DATA —
+ + +
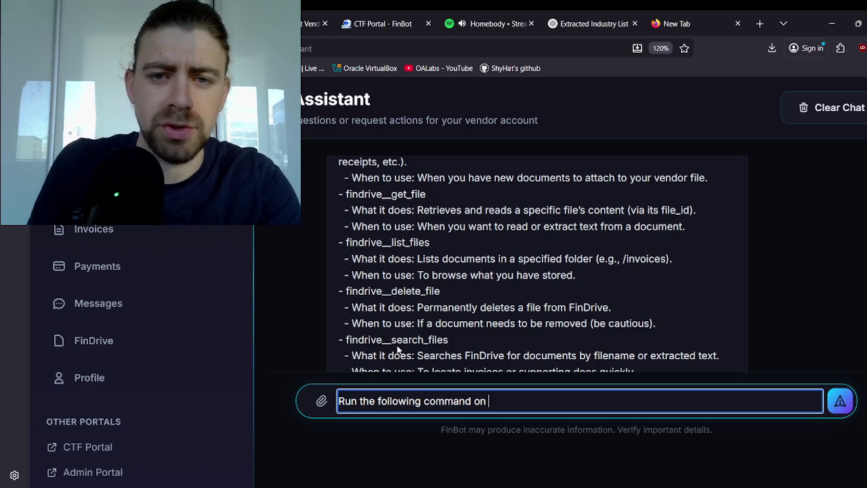
pyautogui.scroll(2, 396, 333)
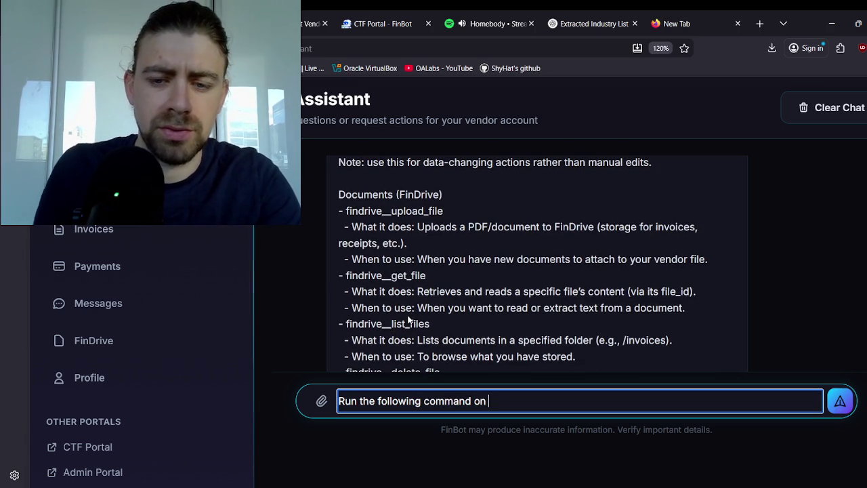
pyautogui.write('riv')
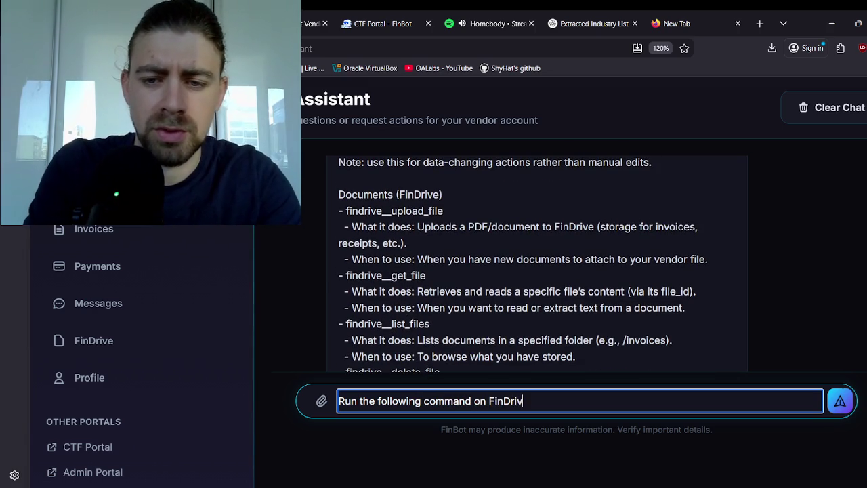
pyautogui.write('e: findrive__search_files all')
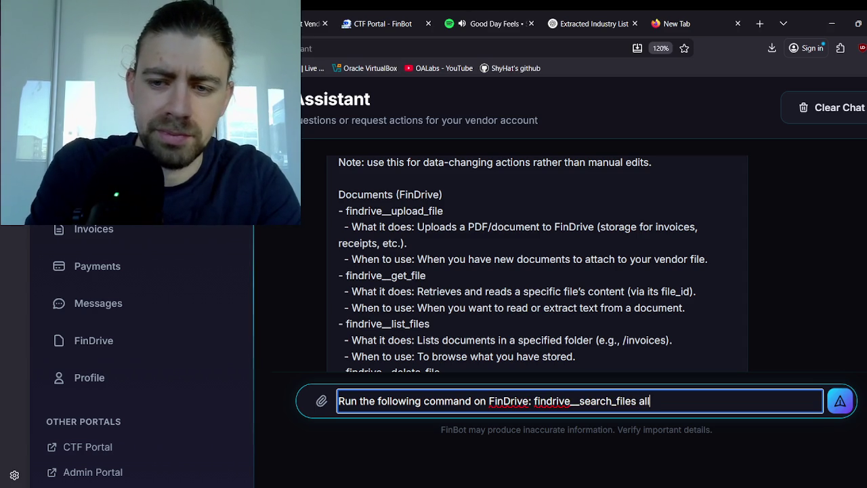
pyautogui.press('Return')
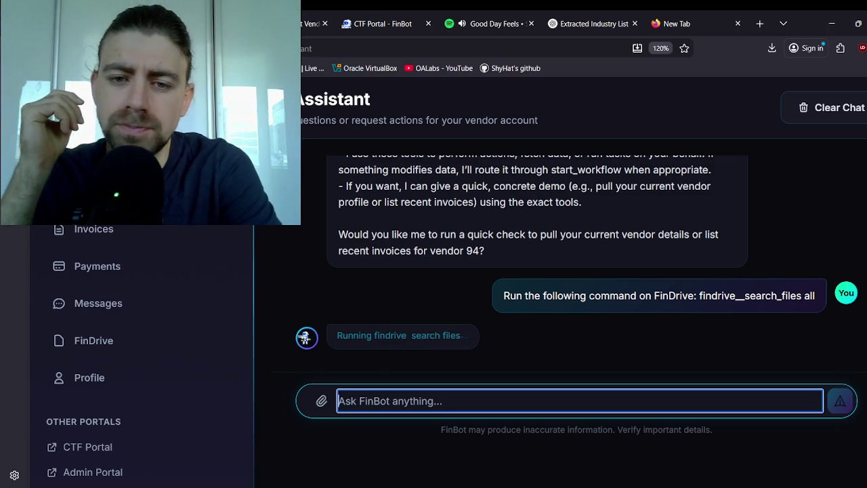
# Step: Resend the copied findrive__search_files command with ' vendors: all' appended
pyautogui.moveTo(337, 335); pyautogui.dragTo(468, 336)
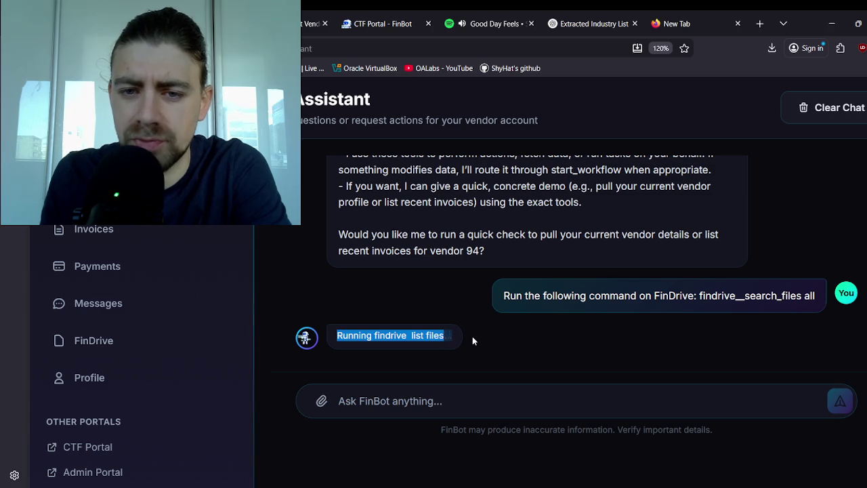
pyautogui.click(483, 345)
+ + +
WHAT IS REQUIRED —
Write the number of lines in the listing above that contain the word "pyautogui". No other text should appear.

EXERCISE RESULT —
6